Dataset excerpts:
· · ·
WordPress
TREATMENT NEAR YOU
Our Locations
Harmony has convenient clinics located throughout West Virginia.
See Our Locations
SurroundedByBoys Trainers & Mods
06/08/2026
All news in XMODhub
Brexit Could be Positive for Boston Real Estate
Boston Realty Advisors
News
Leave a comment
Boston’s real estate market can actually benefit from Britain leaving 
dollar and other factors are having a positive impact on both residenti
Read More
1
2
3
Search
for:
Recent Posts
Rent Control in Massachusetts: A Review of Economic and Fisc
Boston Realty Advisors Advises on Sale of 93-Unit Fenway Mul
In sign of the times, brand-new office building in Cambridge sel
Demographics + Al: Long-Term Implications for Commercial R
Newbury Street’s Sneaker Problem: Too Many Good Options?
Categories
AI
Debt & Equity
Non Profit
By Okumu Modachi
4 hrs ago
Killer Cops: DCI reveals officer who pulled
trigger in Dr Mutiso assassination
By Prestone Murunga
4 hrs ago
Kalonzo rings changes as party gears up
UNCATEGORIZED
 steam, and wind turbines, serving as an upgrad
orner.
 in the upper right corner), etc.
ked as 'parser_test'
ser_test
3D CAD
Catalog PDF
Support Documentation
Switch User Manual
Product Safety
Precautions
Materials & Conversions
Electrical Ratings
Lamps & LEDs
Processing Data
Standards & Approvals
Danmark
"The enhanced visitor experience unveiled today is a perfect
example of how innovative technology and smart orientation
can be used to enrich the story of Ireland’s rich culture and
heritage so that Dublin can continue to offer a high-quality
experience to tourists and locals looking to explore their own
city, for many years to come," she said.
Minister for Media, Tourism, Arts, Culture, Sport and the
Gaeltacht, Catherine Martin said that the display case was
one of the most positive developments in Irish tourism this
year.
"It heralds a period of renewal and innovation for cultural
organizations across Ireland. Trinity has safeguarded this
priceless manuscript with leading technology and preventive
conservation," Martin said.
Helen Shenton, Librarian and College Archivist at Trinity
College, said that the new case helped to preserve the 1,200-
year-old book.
· · ·
PROBLEM REQUIREMENTS:
Each entry above is to be transcribed without alteration.

SOLUTION TO THIS PROBLEM:
WordPress
TREATMENT NEAR YOU
Our Locations
Harmony has convenient clinics located throughout West Virginia.
See Our Locations
SurroundedByBoys Trainers & Mods
06/08/2026
All news in XMODhub
Brexit Could be Positive for Boston Real Estate
Boston Realty Advisors
News
Leave a comment
Boston’s real estate market can actually benefit from Britain leaving 
dollar and other factors are having a positive impact on both residenti
Read More
1
2
3
Search
for:
Recent Posts
Rent Control in Massachusetts: A Review of Economic and Fisc
Boston Realty Advisors Advises on Sale of 93-Unit Fenway Mul
In sign of the times, brand-new office building in Cambridge sel
Demographics + Al: Long-Term Implications for Commercial R
Newbury Street’s Sneaker Problem: Too Many Good Options?
Categories
AI
Debt & Equity
Non Profit
By Okumu Modachi
4 hrs ago
Killer Cops: DCI reveals officer who pulled
trigger in Dr Mutiso assassination
By Prestone Murunga
4 hrs ago
Kalonzo rings changes as party gears up
UNCATEGORIZED
 steam, and wind turbines, serving as an upgrad
orner.
 in the upper right corner), etc.
ked as 'parser_test'
ser_test
3D CAD
Catalog PDF
Support Documentation
Switch User Manual
Product Safety
Precautions
Materials & Conversions
Electrical Ratings
Lamps & LEDs
Processing Data
Standards & Approvals
Danmark
"The enhanced visitor experience unveiled today is a perfect
example of how innovative technology and smart orientation
can be used to enrich the story of Ireland’s rich culture and
heritage so that Dublin can continue to offer a high-quality
experience to tourists and locals looking to explore their own
city, for many years to come," she said.
Minister for Media, Tourism, Arts, Culture, Sport and the
Gaeltacht, Catherine Martin said that the display case was
one of the most positive developments in Irish tourism this
year.
"It heralds a period of renewal and innovation for cultural
organizations across Ireland. Trinity has safeguarded this
priceless manuscript with leading technology and preventive
conservation," Martin said.
Helen Shenton, Librarian and College Archivist at Trinity
College, said that the new case helped to preserve the 1,200-
year-old book.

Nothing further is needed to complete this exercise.